17
Jun
A quote from last week’s email from the professor for this course:
THINKING ABOUT BLOGGING
As we hit the midway point of this course, it may be valuable to you to blog about blogging: what is it like to write online about your writing, in this (somewhat) public way? Have you blogged before this course? Why or why not? How does knowing you are going to blog about these books affect your reading?
I said in a separate conversation with the professor that I’ve been blogging since before blog was a word. That may be a slight exaggeration. I have definitely been blogging since before blogging was a profession. The word blog, short for weblog, came around in the days of online diaries. The anonymous over-sharing that came around first on people’s private web pages, then on sites such as livejournal, myspace, friendster, xanga, tumblr, wordpress, facebook, twitter, and whatever else will come in the future. I’ve watched platforms come and go. I’ve watched online friends come and go. I’ve followed the lives of people I’ve never met, and people who have never met me followed my life.
Look at the side-bar. There are posts dating back to 2000. They were backdated on this wordpress (installed 2007) but have been part of my life, my site, since the 90s. I’m ancient on the internet. I’ve been making my views known to whoever will read them for 20 years or so. It was new then. I was a nerd for doing it then. It’s just part of life now. Not just for me, but for society in general.
The only manner that knowing I have to blog for this course (and for other course(s) taught by this same professor) is that how much of non-academic me do I want to let bleed into my writing?
- I am used to writing academic papers.
- I am used to writing blogs.
- I am not used to blogging academically.
- I am used to writing gigantic blustery papers that take ages to get the point.
- I am used to writing short, witty responses to media I’ve consumed.
- I am not used to writing short-form responses to things I have read for an academic audience.

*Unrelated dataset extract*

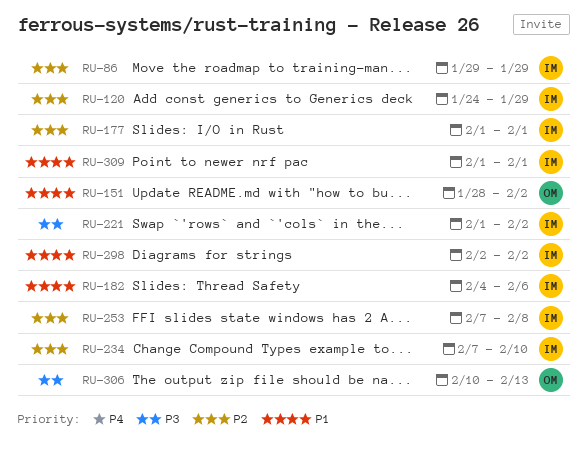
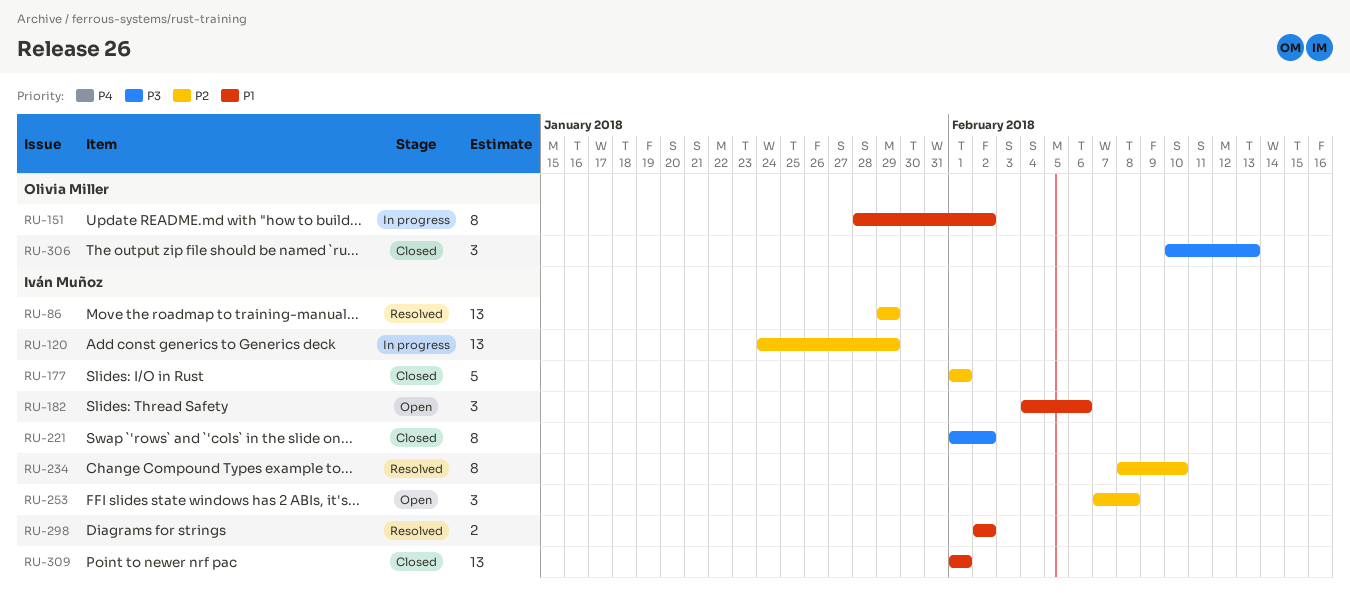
RU-234, start: Feb 7 -> Feb 8

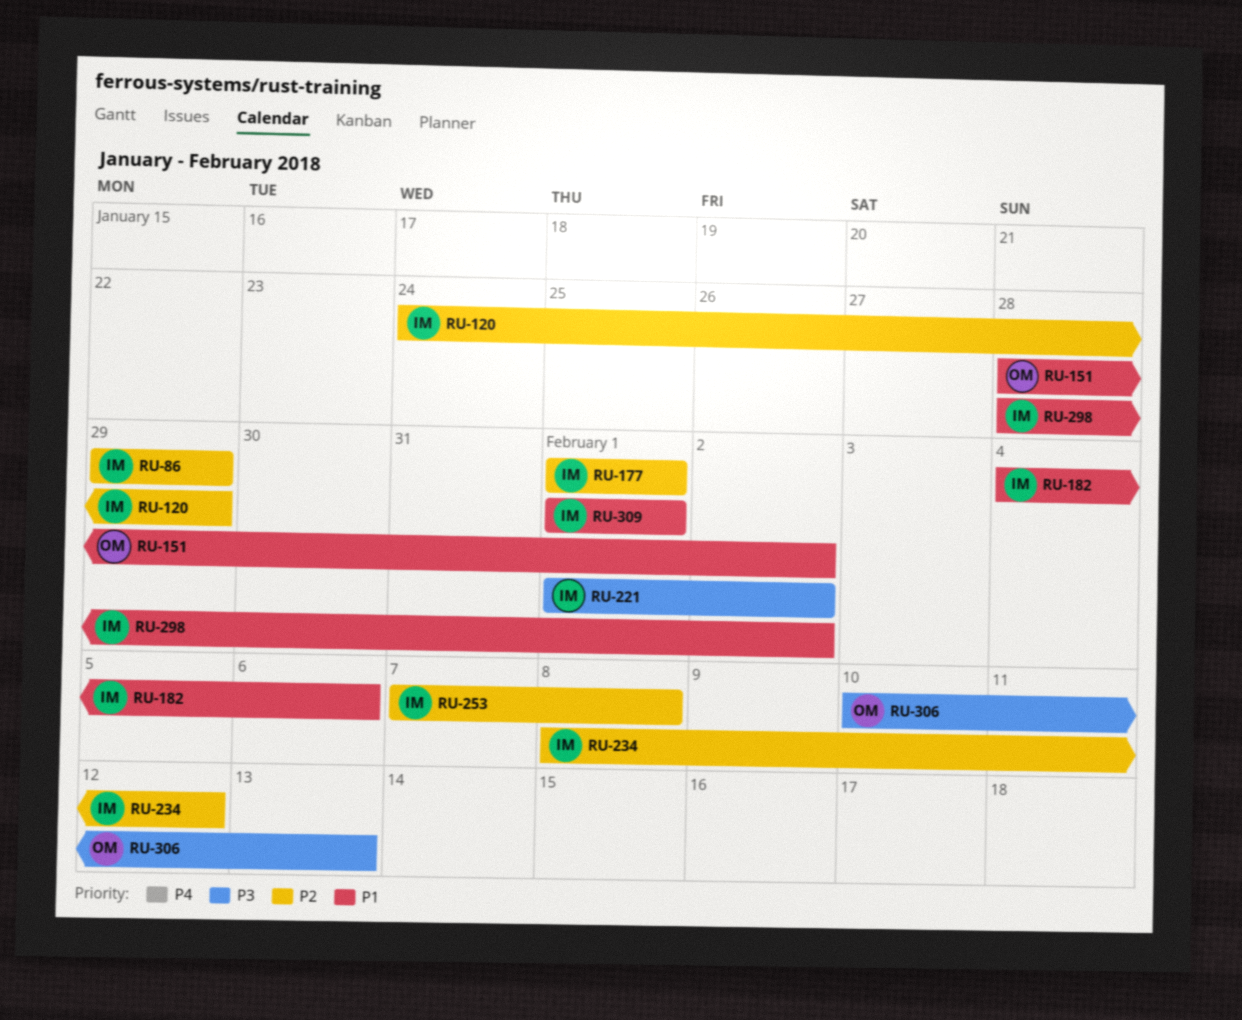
RU-234, due: Feb 10 -> Feb 12
RU-298, start: Feb 2 -> Jan 28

This has been a fantastic writing experience for me and I absolutely enjoy it. I don’t know how many people, if any, are really reading any of this (my site stats tell me it’s not many at all—my dealings with Valve’s foreign transaction fees continues to be my most read post). I can only hope that those who come here for my writing for classes stay and read my other writing (and try not to judge to harshly what 15-25 year old me wrote).
17
Jun
In her novel Future Home of the Living God, Louise Erdrich grasps and explains some rather important parts of the apocalypse: Humans known not the scale, and indeed prefer to not know (even with all their clamoring to just know), the scale of the end of life as we know it. The format of the novel as the main character’s journal gives the reader the fog an individual would have—unlike many others that offer flashbacks or other points of view that provide the reader with knowledge that the characters could not possibly know. When a global scale crisis arises, the people immediately become small-minded: looking out for themselves, their families, and little else. Those with power seize control of the military, communication, production, and reproduction. Their agenda is thinly veiled with euphemisms that imply comfort and protection, but masks the abuse of women. The abusers are themselves against what they do but have no choice themselves. No one is winning in this situation, even those that pretend to be in charge. It’s the end of the world, and no one wants to notice.
The focus of the book, however, is an individual’s journey in hiding from those in power, being captured, escaping, being captured again, and ultimately [spoiler alert] not getting away or what she wants. “Finally!” I said to my husband after I finished reading this, “A dystopic novel that doesn’t have a happy ending!” In most stories, there’s some morally gray “happy” ending that gets the main character(s) what they want but with some sort of sacrifice. Here we have a main character that loses everything, and remains that way at the end, with no hope in sight. This is what a reader needs in order to truly understand what the end of the world would be like. No one wins.
Several times within her journal, Cedar (the main character) writes about her future child’s growth, musing over the large numbers and small scale of each bit of growth. She admits that it all seems meaningless, but somehow important at the same time. Just like the end of the world—just like any other hyper-object—it’s too large or to small to comprehend, so she focuses on things that are her size. Her relationships with her moms, her dads, her sister, her grandmother, her “angel”, and the other pregnant women she meets along the way are what drives her. The crisis is endured by all, and so is not a concern that is discussed. It is there, all are aware of it, but every faction moves on their own for their own means. There’s no one group trying to save all of humanity, even those that they they are doing so are trying to create their own world.